■ **Extrait**
* * * * *
Après plusieurs années de recherche en Europe, Aimé Christian Kayath décide de rentrer au Congo à la suite de l’appel lancé en 2013 à Paris et en 2014 à Bruxelles par le président Denis Sassou-Nguesso en direction de la diaspora congolaise, afin de contribuer au développement national[1],[3],[4].
En 2017, il est promu maître-assistant du CAMES, avant d’accéder en 2021 au grade de maître de conférences en biochimie, biologie moléculaire et microbiologie. Il est également chef du laboratoire de microbiologie appliquée, biologie moléculaire et bio-informatique à l'Institut national de recherche en sciences exactes et naturelles (IRSEN)[3],[2] où cent (100) étudiants de Master et dix (10) chercheurs en thèse de doctorat sont formés chaque année au sein de ce laboratoire depuis 2015[7]
En parallèle de sa carrière académique, il occupe plusieurs postes dans l’administration publique. Il a occupé plusieurs fonctions au sein du ministère de la Recherche scientifique et de l’Innovation technologique, notamment attaché de recherche (2014-2016), directeur de la coopération (2017-2019), directeur du management des activités scientifiques et technologiques à la DGRST (2019-2021) puis de nouveau directeur de la coopération au ministère de l’Enseignement supérieur, de la Recherche scientifique et de l’Innovation technologique[3],[8]. Il est depuis , directeur de cabinet du ministre de la Recherche scientifique et de l’Innovation technologique, Rigobert Maboundou[9],[10].
Dans le cadre de la coopération bilatérale avec l'Agence internationale de l'énergie atomique (AIEA), Aimé Christian Kayath exerce la fonction d’agent national de liaison (en anglais: National Liaison Officer, NLO)[3],[5].Cette coopération a permis de faire bénéficier aux chercheurs et aux jeunes étudiants en thèse de doctorat des bourses de formation dans la sous-région d’Afrique et en Europe.
Carrière musicale
En dehors de son parcours scientifique, Aimé Christian Kayath s’illustre également dans la musique gospel et est aussi président de la Grande Chorale «Langues de feu, Moungali (Brazzaville)». ll a produit plusieurs œuvres musicales en solo et en collaboration avec sa chorale, qui compte près de 200 membres et totalise plus de 72 ans d’existence[11].
Aimé Christian Kayath soutient des initiatives en faveur de la jeunesse et de l’éducation. Il a accompagné les activités de l’Association des étudiants de la faculté des sciences et techniques et anime des formations hebdomadaires destinées à promouvoir l’entrepreneuriat étudiant. Il est également à l’origine de la dynamique «L’école Ke Bien – L’école Ke Futa» (en français: « L'école est bien – L'école paie »), un programme visant à lutter contre le décrochage scolaire dans l’enseignement primaire, secondaire et supérieur[3],[5].
* * * * *
■ **Données extraites**
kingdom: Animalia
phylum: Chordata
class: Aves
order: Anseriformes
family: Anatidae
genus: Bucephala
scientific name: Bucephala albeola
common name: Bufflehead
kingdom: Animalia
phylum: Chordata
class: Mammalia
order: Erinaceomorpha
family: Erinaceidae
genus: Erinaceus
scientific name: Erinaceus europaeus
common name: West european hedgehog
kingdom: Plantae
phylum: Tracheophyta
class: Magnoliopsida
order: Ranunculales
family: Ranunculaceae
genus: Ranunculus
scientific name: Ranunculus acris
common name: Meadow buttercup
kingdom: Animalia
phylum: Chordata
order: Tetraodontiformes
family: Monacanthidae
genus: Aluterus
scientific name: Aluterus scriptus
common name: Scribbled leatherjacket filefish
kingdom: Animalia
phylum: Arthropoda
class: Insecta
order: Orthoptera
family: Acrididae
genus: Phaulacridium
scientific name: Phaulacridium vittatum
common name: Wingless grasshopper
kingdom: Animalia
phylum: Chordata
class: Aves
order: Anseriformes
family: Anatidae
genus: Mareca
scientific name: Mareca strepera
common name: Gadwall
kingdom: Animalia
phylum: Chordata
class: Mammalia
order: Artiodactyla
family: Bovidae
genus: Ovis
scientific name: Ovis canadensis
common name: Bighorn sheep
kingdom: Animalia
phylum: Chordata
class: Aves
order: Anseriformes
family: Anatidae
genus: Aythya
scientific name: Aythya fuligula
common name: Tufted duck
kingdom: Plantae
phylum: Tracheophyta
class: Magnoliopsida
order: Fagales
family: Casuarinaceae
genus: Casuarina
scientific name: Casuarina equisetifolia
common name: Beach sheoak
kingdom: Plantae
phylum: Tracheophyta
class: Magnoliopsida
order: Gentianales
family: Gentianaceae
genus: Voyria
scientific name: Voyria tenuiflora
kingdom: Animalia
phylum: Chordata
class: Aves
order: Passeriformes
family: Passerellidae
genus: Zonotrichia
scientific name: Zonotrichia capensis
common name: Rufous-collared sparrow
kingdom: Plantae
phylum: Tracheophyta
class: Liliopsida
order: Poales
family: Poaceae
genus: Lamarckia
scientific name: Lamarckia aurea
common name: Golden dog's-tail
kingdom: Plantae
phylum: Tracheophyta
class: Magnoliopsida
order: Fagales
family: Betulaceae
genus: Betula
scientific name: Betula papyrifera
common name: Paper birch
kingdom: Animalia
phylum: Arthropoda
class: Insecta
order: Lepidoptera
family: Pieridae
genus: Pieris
* * * * *
■ **Consigne A**
Répondez brièvement à ces questions sur l'extrait.
(i) En quelle année Aimé Christian Kayath est-il promu maître-assistant du CAMES ?
(ii) Quelle fonction exerce-t-il dans la coopération bilatérale avec l'Agence internationale de l'énergie atomique ?
(iii) Combien de membres compte environ la chorale qu'il préside ?
■ **Consigne B**
Reproduisez mot pour mot le passage de l'extrait qui s'ouvre sur les mots contenant « Aimé Christian Kayath soutient » et se clôt sur « secondaire et supérieur[3],[5]. ».
■ **Consigne C**
D'après l'extrait, pourquoi Aimé Christian Kayath décide-t-il de rentrer au Congo après ses années de recherche en Europe ? Répondez en une à trois phrases.
Pour répondre, appuyez-vous seulement sur l'extrait.

■ **Réponse attendue A**
(i) En 2017.
(ii) Il est agent national de liaison (National Liaison Officer, NLO).
(iii) Près de 200 membres.

■ **Réponse attendue B**
Aimé Christian Kayath soutient des initiatives en faveur de la jeunesse et de l’éducation. Il a accompagné les activités de l’Association des étudiants de la faculté des sciences et techniques et anime des formations hebdomadaires destinées à promouvoir l’entrepreneuriat étudiant. Il est également à l’origine de la dynamique «L’école Ke Bien – L’école Ke Futa» (en français: « L'école est bien – L'école paie »), un programme visant à lutter contre le décrochage scolaire dans l’enseignement primaire, secondaire et supérieur[3],[5].

■ **Réponse attendue C**
Il rentre au Congo pour répondre à l'appel que le président Denis Sassou-Nguesso a lancé à la diaspora congolaise en 2013 à Paris et en 2014 à Bruxelles. Cet appel invitait la diaspora à contribuer au développement national.